In his youth, Brad Jones had two great interests: science and business. After graduating with degrees in physics and chemistry from Harvard University and getting an M.B.A. from Stanford University, he was looking for a way to connect these disparate pursuits. He didn't want to teach in a lab, yet he didn't want to abandon science for a career in business.

Right out of school, he found the perfect solution: the world of venture capital, joining up in 1981 with Brentwood Associates, then one of the few venture capital houses in Los Angeles.

Jones' timing couldn't have been more perfect. In the early 1980s, venture capital was evolving from a general investment vehicle to one focused on emerging technologies. "I like the fact that it's a business that uses cutting edge science and technology," Jones said.

Jones soon became one of the premier venture capital dealmakers in the technology arena. Among his more notable investments: $4.5 million in Xylan, a computer networking company that went public and eventually netted Brentwood $260 million; and Internet content distribution company Sandpiper Network, where Brentwood's $4 million investment yielded a return of $131 million. At one time, Jones sat on 12 boards of companies Brentwood invested in, a commitment that he called "pretty overwhelming."
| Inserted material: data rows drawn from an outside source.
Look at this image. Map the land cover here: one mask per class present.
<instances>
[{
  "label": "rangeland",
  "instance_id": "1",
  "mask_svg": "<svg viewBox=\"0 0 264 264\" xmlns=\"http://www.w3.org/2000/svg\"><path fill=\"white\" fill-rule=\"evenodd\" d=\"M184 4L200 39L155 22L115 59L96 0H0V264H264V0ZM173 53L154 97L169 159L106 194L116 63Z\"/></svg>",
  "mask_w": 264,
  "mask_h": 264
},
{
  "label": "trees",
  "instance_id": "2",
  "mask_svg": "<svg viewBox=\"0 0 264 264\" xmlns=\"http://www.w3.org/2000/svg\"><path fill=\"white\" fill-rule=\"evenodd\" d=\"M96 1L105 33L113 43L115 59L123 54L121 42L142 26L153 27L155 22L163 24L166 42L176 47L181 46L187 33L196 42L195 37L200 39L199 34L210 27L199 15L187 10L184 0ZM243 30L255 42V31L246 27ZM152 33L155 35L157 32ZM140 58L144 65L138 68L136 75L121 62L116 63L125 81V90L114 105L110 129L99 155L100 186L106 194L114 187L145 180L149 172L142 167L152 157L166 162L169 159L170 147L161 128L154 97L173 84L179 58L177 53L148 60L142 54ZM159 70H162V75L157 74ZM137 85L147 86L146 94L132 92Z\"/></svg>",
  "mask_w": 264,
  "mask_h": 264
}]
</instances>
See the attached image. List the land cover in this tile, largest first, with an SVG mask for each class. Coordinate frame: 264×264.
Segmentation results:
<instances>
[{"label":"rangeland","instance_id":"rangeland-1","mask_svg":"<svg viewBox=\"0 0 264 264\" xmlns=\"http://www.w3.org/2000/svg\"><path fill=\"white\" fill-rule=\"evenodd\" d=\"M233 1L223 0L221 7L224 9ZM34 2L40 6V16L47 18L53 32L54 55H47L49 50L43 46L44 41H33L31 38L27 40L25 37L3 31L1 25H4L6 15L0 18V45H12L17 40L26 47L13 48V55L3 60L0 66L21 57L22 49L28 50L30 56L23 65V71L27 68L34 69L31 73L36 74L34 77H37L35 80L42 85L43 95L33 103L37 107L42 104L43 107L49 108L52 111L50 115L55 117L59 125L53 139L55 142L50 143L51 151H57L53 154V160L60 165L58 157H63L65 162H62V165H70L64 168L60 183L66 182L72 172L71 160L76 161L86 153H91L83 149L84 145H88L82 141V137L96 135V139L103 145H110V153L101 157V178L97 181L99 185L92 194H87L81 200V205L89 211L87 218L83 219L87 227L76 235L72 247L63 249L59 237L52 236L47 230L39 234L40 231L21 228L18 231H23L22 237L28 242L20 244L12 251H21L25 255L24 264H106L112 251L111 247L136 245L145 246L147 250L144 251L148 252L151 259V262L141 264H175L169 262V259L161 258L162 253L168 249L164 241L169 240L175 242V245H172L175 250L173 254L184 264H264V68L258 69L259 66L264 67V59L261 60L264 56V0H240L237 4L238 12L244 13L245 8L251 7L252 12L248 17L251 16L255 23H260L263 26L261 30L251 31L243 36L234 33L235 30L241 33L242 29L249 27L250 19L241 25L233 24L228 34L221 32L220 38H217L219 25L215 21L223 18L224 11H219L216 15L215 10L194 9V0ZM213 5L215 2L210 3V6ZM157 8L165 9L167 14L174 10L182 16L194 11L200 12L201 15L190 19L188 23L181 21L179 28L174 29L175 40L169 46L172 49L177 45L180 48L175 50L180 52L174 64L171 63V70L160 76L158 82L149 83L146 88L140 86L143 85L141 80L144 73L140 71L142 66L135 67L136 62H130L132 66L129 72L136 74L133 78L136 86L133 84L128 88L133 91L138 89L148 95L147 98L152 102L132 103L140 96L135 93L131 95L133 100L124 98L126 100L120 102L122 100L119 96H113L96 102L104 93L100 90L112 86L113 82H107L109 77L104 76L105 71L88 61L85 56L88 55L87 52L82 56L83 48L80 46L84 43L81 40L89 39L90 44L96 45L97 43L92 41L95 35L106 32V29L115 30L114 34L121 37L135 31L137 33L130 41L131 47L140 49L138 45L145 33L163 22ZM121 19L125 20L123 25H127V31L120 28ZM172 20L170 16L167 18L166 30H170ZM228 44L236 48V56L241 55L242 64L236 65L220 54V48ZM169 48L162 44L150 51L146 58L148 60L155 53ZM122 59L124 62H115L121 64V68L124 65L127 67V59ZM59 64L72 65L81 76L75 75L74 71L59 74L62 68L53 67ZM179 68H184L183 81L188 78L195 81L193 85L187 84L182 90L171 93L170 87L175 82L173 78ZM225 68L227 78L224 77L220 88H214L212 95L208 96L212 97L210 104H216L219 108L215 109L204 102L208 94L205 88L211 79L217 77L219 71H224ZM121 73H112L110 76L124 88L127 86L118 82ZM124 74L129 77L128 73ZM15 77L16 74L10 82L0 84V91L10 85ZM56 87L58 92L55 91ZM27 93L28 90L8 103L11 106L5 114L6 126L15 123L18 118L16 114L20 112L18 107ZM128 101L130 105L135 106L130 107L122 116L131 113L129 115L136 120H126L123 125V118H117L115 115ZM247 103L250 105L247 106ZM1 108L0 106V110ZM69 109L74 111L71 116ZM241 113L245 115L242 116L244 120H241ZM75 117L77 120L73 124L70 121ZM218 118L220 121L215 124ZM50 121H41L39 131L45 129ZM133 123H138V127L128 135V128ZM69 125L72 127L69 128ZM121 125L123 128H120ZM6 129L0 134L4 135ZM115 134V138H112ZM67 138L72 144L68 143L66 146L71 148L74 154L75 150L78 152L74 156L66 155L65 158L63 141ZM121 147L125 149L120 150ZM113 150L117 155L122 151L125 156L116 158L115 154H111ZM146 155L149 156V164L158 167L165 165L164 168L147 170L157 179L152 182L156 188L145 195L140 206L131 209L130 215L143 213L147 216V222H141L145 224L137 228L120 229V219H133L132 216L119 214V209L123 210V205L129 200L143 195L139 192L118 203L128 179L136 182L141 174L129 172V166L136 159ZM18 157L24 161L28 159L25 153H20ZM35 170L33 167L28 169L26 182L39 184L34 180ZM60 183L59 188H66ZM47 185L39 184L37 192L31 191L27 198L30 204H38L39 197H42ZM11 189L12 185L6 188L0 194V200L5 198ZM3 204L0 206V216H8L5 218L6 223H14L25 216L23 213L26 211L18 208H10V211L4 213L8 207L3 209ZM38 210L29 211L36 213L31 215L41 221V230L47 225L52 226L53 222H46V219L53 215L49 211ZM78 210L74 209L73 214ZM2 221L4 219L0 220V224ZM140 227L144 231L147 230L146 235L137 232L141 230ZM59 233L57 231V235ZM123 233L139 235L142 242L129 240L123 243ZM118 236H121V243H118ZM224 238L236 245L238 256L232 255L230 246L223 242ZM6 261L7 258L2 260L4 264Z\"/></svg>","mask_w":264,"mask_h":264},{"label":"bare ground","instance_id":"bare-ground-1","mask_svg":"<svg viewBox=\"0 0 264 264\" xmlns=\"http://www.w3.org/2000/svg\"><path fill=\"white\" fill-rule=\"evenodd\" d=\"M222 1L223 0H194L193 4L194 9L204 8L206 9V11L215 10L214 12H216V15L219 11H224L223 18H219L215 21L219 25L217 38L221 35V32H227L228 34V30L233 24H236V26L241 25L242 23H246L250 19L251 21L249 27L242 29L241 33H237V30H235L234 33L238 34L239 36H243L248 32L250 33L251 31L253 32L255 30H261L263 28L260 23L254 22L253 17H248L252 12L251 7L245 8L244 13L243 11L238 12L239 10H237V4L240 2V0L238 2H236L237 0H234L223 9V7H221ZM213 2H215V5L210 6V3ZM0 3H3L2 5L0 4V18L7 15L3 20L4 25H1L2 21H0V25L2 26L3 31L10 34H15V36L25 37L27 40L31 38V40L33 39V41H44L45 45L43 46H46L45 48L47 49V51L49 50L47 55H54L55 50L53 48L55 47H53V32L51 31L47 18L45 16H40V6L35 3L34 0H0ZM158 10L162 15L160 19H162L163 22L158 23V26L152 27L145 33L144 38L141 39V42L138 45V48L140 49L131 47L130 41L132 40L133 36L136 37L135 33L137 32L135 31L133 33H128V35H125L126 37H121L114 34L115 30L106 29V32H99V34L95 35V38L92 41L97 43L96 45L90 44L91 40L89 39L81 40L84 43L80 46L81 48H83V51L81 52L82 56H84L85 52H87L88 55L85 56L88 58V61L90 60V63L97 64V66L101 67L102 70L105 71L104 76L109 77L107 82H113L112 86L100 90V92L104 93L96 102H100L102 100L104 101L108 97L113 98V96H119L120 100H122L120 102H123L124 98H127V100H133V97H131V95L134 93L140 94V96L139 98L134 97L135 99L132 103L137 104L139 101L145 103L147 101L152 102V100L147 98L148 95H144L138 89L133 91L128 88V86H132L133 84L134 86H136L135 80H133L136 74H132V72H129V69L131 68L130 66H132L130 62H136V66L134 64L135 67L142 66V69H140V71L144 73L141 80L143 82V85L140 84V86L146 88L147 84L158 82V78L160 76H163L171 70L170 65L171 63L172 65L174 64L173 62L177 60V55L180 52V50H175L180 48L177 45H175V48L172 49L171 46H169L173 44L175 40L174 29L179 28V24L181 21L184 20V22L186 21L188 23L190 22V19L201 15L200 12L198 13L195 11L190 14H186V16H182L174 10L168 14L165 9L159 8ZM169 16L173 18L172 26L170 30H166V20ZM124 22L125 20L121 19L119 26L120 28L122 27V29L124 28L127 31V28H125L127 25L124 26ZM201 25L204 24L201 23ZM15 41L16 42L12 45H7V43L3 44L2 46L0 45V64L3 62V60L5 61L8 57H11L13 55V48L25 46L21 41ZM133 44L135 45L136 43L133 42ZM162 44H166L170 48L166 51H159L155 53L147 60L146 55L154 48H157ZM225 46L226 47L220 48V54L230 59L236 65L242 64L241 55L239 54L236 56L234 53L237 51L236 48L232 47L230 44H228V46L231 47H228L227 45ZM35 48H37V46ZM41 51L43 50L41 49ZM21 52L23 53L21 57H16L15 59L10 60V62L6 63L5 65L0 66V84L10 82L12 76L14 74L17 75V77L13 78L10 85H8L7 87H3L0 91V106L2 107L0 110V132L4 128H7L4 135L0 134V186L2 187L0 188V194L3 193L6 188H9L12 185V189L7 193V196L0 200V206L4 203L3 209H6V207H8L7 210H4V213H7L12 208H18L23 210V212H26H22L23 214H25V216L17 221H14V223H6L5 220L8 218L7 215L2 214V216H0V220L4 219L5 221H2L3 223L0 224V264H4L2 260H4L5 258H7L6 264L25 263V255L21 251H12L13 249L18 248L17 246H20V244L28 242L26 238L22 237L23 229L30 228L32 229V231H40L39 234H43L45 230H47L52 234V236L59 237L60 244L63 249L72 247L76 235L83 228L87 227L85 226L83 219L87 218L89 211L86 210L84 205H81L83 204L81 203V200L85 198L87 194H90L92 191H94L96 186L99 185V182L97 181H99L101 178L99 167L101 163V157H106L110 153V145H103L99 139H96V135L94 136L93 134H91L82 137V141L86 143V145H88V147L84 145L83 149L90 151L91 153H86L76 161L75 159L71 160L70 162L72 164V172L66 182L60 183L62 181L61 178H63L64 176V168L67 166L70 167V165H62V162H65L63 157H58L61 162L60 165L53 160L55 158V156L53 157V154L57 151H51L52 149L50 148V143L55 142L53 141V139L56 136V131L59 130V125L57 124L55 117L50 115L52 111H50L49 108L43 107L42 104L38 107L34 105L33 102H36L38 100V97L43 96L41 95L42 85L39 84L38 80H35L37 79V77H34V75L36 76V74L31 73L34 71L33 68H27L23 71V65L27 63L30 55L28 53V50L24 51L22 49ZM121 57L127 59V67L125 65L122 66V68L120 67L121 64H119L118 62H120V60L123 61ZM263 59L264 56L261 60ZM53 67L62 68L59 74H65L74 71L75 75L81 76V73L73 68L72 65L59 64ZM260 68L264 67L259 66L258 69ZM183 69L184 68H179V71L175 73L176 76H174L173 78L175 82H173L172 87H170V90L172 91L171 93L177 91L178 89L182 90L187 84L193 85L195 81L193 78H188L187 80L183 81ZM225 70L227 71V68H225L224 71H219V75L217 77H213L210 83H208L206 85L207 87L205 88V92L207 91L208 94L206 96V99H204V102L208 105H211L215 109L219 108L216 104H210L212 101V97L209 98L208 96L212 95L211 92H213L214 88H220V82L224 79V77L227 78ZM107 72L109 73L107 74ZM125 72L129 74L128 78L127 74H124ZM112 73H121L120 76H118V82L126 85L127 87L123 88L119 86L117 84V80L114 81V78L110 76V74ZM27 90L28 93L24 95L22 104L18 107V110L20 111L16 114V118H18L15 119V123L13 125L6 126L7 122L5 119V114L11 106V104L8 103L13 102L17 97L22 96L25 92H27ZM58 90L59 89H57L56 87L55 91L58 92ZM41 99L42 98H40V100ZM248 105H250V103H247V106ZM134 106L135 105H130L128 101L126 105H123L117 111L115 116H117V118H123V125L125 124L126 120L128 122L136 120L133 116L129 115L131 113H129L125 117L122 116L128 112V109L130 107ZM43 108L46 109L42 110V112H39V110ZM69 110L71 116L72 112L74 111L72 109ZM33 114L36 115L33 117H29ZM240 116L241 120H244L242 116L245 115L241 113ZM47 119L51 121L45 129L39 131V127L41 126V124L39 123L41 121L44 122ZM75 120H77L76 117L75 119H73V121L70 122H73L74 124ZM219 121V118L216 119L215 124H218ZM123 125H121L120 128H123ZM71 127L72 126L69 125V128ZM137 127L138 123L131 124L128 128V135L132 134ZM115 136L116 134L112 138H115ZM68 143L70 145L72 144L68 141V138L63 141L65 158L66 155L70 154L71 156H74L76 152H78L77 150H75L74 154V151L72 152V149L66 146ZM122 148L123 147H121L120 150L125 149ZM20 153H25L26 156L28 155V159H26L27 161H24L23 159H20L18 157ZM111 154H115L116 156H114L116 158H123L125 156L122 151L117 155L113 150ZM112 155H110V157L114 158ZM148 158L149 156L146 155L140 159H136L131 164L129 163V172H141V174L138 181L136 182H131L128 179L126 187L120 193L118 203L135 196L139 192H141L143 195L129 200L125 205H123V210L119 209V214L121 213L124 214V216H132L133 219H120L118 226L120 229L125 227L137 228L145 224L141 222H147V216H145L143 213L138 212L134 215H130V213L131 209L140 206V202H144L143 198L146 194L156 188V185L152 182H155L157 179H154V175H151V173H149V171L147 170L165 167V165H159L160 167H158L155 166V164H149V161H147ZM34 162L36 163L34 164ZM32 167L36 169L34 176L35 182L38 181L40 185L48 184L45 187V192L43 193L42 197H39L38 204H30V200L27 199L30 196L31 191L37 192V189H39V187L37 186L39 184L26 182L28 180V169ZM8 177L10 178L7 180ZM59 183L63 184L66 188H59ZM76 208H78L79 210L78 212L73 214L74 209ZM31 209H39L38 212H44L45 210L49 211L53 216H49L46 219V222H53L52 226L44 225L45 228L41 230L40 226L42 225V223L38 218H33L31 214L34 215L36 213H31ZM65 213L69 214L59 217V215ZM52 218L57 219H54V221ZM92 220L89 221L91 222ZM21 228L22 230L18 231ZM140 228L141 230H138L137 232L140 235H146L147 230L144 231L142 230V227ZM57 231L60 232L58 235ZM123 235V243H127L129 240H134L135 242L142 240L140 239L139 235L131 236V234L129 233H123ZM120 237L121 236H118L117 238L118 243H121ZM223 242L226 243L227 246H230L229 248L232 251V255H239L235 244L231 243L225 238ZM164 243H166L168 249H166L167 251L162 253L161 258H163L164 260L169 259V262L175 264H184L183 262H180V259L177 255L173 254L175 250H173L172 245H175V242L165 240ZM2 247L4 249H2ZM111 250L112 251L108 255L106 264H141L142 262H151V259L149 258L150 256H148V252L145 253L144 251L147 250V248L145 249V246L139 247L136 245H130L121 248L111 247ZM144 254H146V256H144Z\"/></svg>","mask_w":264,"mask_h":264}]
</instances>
In 1999, at the height of the dot-com boom, Brentwood split off its technology and health care venture capital practices; Jones was tapped to head the technology side, which was renamed Redpoint Ventures. Redpoint continued to seek out mostly early stage companies, generally making investments in the $5 million to $10 million range, using funds from university endowments and other venture "funds of funds." With Jones at the helm, the firm has consistently ranked among the top venture capital outfits in the L.A. region.

"Brad Jones is one of the most senior and respected venture capital guys in the region," said John Morris, managing partner of GKM Venture Partners.

Jones now sits on the boards of eight companies, including, Apriso and SOA Software. While that may be a larger commitment than most venture capital partners, Jones said the number fluctuates as companies get bought or go public.

He has key conditions for investments.

"I have a preference for companies that have core technology or intellectual property and that are operating in a big target market," he said. "I look for something that they do that's difficult that others can't do." Such companies are typically in niches with high barriers to entry, which he said enhances a company's chances of success.

Of course, companies that attempt to do difficult things with technology often fail, which is why Jones said the biggest challenge he faces is judging whether the people running the company are going to be successful. "We've backed some very good experienced people who ended up not being able to run a company very well, and we've also encountered our share of relative novices who were able to run their companies well."

One notable failure for Jones was Fandom, the Santa Monica-based entertainment company that went on an acquisition spree and then flamed out itself in 2001. Redpoint had pumped $9 million into Fandom.

As for an overall exit strategy for Redpoint's investments, Jones has a simple maxim: "Whatever makes us the most money." If the initial public offering market is weak, as it has been recently, Redpoint will look for strategic buyers for companies it has invested in.

In Southern California, Jones said dealing with the spread out nature of the technology community is a challenge. "It's hard to know where your next good investment will come from," he said. On the other hand, with fewer venture capital firms here than in Silicon Valley, he's thankful it's not as "hypercompetitive."